WHAT TO PRODUCE –
Copy the records below exactly as they stand. Leave out the pictures.

(Spatial reasoning data)
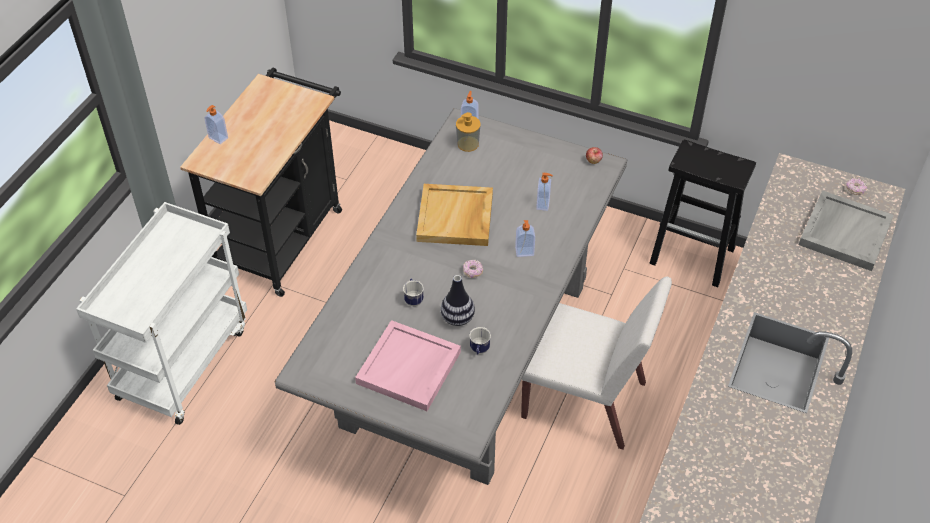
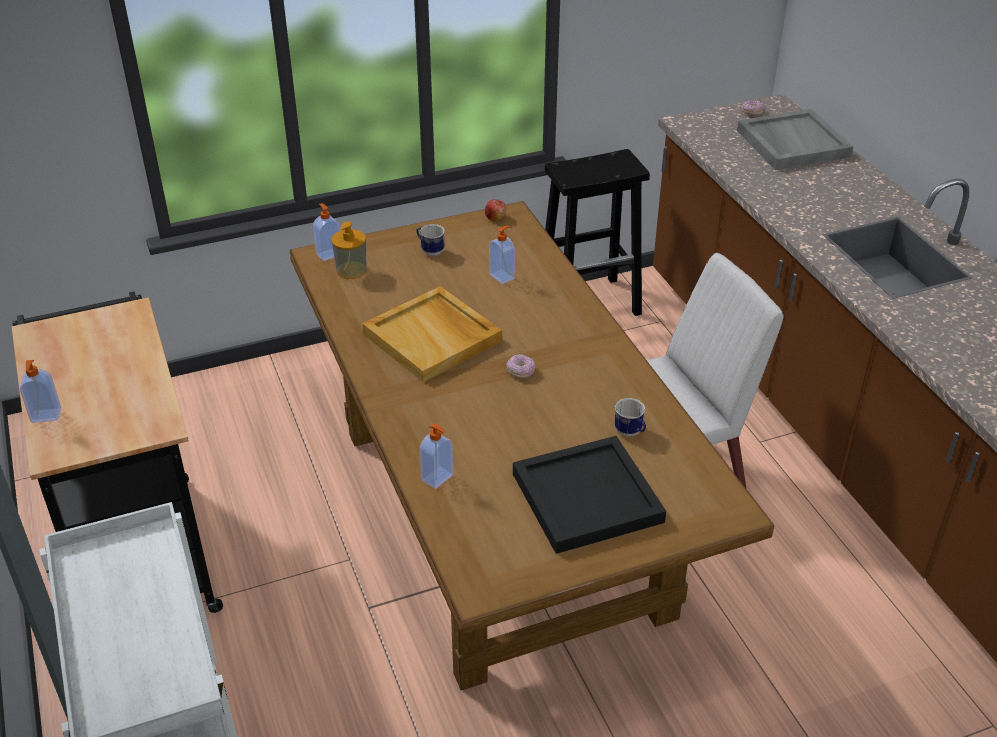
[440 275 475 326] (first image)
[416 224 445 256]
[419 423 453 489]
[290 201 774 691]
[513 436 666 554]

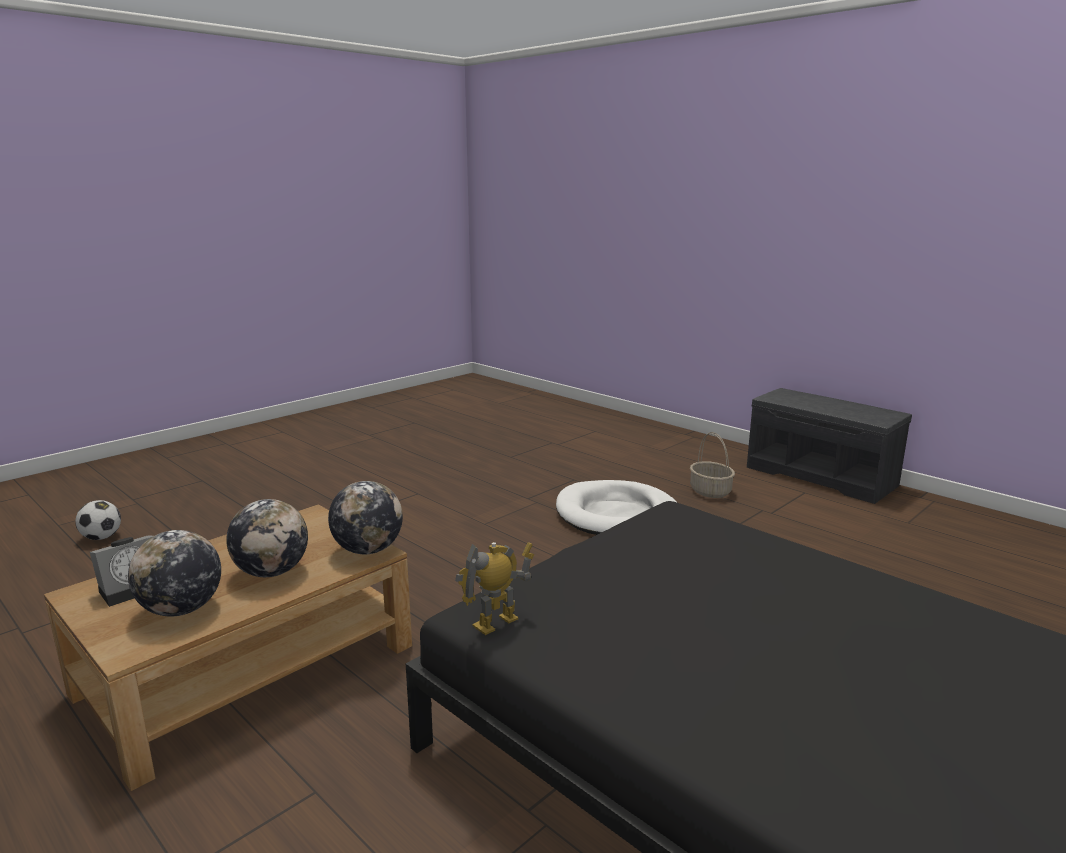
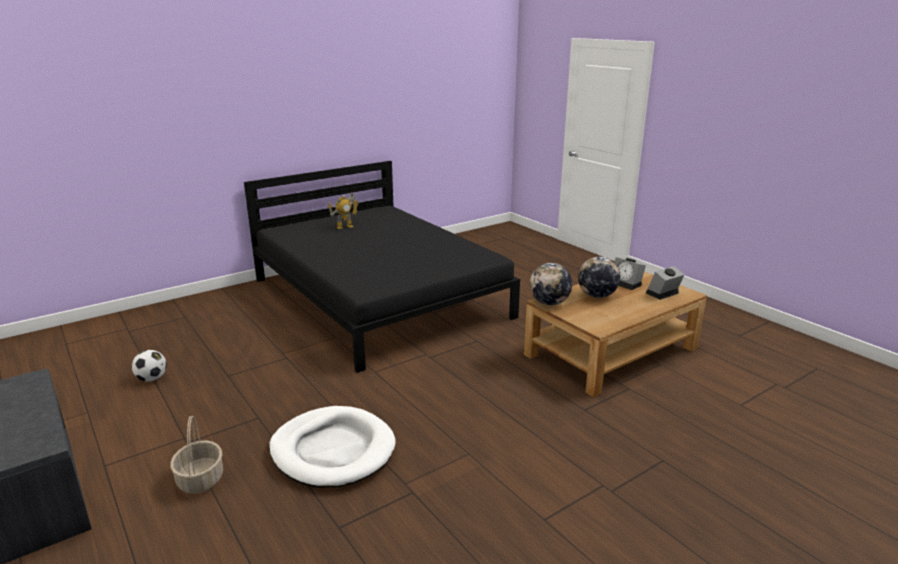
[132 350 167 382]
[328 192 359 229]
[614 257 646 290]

ANSWER SECTION –
[440 275 475 326] (first image)
[416 224 445 256]
[419 423 453 489]
[290 201 774 691]
[513 436 666 554]

[132 350 167 382]
[328 192 359 229]
[614 257 646 290]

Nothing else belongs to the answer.